DOCUMENT SECTION:

..........

My membership did renew on 1/20... Paypal put the charge thru and sent a confirmation email to me.

It wasn't until 2/2 that Paypal sent me the email that others mentioned ("Magenium Solutions LLC suspended your automatic payments").

I thought everything was fine, as my payment for 2015 was already made, my membership had already renewed, and I was all paid up thru 2016.

But then, on 2/5, I got a Paypal notification that Magenium issued a refund. 

So, I came in here the next day to see what was going on and saw the posts about your return. In the process of posting, I saw that I had been "stripped" of my membership.

Not a big deal for me, as I'll just renew using the same Paypal funds Magenium refunded me.

But it makes me wonder if any other club members are experiencing the same refund action and haven't figured out what's going on yet.

If ~I~ didn't show up as a member (because of the refund), could this be happening to others... causing club members to "disappear" on you?

Just thought you might want to know... not allow revenue stream(s) to disappear due to some technical glitch.


----------



## David Bott

Thanks. Because they refunded it and did not just cancel the renewal is why it removed the membership from the account. I guess they wanted to be sure they did not keep any funds that was not theirs. I do not see any others like that in the logs. But with that said, I do not see yours in the log for the account being refunded and thus subscription reversed.

Oh well...all is good.


----------



## Dan203

I get this slowness sometimes too. It's been happening on/off all day today.


----------



## David Bott

Looks like it was on again off again network issues.


----------



## eddyj

The board is dog-slow this morning.


----------



## BeanMeScot

Multiple people are seeing this slowness, including myself.

..........

INFORMATION PROVIDED:
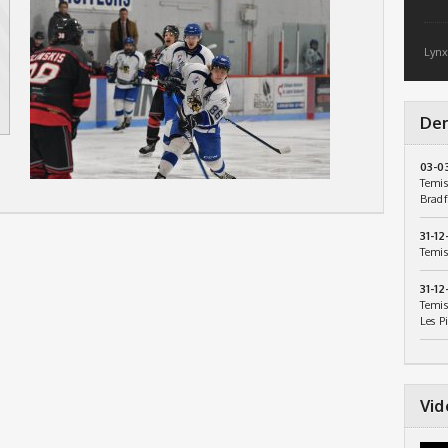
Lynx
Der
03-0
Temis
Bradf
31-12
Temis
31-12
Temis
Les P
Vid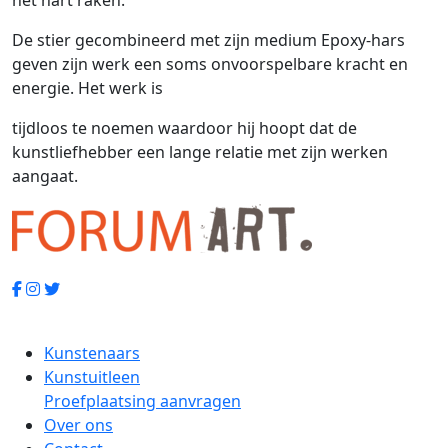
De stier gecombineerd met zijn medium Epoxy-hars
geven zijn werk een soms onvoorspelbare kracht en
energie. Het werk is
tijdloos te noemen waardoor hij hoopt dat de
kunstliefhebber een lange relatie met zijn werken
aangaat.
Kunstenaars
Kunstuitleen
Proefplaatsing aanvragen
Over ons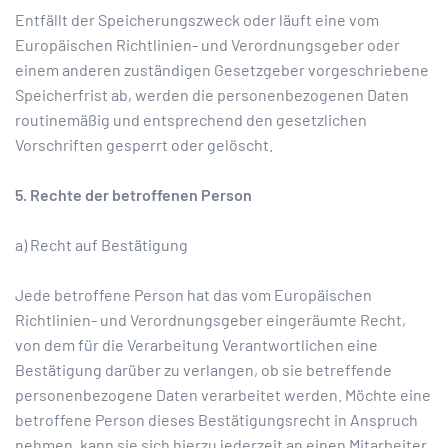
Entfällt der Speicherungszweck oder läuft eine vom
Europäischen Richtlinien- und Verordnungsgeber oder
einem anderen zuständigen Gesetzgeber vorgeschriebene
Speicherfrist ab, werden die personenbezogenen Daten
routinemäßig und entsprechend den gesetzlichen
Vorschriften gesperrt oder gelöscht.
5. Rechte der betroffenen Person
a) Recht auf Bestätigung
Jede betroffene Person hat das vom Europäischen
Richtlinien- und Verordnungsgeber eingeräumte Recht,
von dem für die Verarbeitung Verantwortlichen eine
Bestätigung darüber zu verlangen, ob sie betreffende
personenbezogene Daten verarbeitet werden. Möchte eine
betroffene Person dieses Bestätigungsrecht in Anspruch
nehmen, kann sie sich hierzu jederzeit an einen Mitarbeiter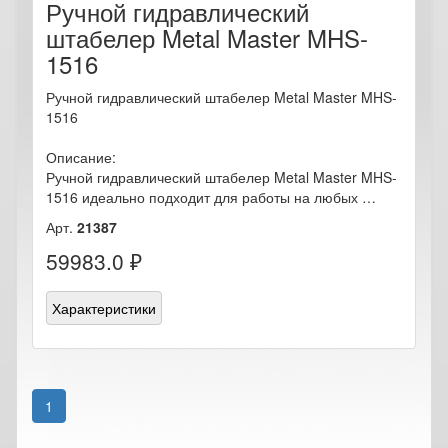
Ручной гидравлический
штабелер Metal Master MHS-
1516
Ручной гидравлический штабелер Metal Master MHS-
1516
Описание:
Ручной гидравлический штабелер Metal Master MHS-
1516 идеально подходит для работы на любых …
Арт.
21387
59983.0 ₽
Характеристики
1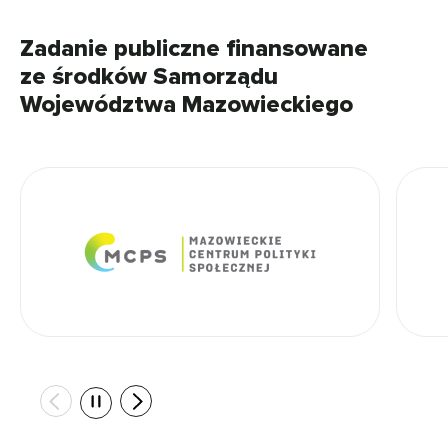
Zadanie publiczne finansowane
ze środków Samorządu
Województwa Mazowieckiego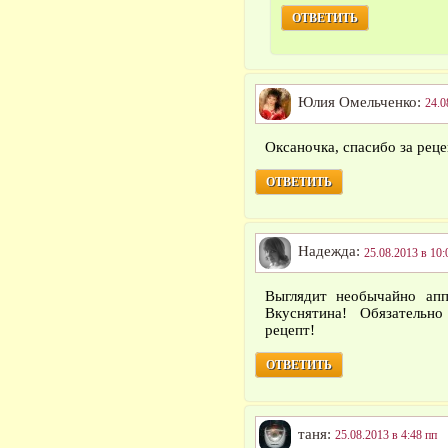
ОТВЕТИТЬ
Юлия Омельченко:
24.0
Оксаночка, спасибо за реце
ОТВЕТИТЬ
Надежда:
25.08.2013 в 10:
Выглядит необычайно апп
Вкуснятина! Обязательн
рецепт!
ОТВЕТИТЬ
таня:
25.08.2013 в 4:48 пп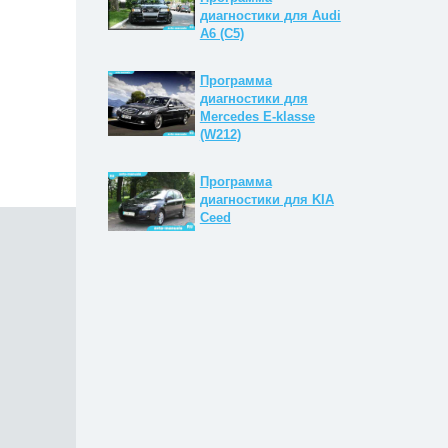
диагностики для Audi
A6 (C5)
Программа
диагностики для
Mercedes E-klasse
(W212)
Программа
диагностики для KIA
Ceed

..........

ACTIVITIES:
A: Decide whether each statement agrees with the forum thread about the membership refund, answering yes or no and quoting the words from the thread that settle it: (i) the membership renewed on 1/20; (ii) David Bott found other refunds like this one in the logs; (iii) Dan203 says the slowness has come and gone all day.
B: Carry on the forum thread about the membership refund and the board's slowness, starting after its last post.
The entries were drawn from a separate source.

RESPONSES PER TASK:
A:
(i) Yes: "My membership did renew on 1/20"
(ii) No: "I do not see any others like that in the logs."
(iii) Yes: "It's been happening on/off all day today."

B:
----------



## Mike Lang

Is it hanging on a particular URL for anyone?


----------



## Alfer

Yep. Lots of lag time going to the main HH forum as well as jumping to different threads or sub forums.


----------



## David Bott

I am on a 4G connection. Here is a video just did at 11:45AM CT showing my speeds. As you can see, I am not having at issue at this time, nor have I been this morning.

And this test is actually going through a VPN Router in Calf, I am in AL. So I go go across the country to a VPN that then goes to Dallas (server location), then back to Calf, and then finely to me in AL.

Video from my dropbox. (Will remove the video at a later date.)

https://www.dropbox.com/s/a9pz0ay43s1bpze/TCF Test.mp4?dl=0

Unless the network is under a DDOS attack thus affecting us, as it was the other day, I do not see it on the server.


----------



## David Bott

Yup...Looks like it was another DDOS attach somewhere on the network. (By network, I mean the location provider the server is on that runs in the network server center.) As such, the router is flooded as someone is attacking a server. (Not attacking this server.)

This is out of my control.


----------



## BeanMeScot

It finally stopped.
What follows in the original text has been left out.